Given request → Count how many lines in the items below contain the string "white". Reply with the number only.

----------

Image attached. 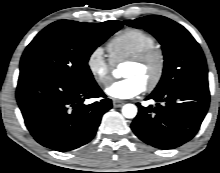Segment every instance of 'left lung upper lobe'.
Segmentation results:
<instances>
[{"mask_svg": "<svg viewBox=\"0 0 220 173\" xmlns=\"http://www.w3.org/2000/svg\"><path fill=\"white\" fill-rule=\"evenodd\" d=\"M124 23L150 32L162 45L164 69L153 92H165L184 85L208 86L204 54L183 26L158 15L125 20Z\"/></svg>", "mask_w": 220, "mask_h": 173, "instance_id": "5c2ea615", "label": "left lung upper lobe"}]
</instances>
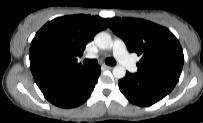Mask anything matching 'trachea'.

----------

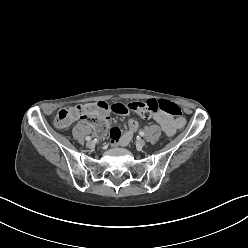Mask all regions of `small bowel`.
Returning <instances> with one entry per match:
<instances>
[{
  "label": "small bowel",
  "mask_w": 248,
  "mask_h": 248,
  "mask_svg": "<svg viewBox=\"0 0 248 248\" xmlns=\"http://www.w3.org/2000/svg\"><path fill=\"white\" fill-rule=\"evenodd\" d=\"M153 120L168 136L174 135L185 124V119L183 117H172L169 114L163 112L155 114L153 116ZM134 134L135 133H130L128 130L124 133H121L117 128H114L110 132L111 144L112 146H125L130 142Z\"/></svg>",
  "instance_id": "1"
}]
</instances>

----------

Answer to this exercise → 2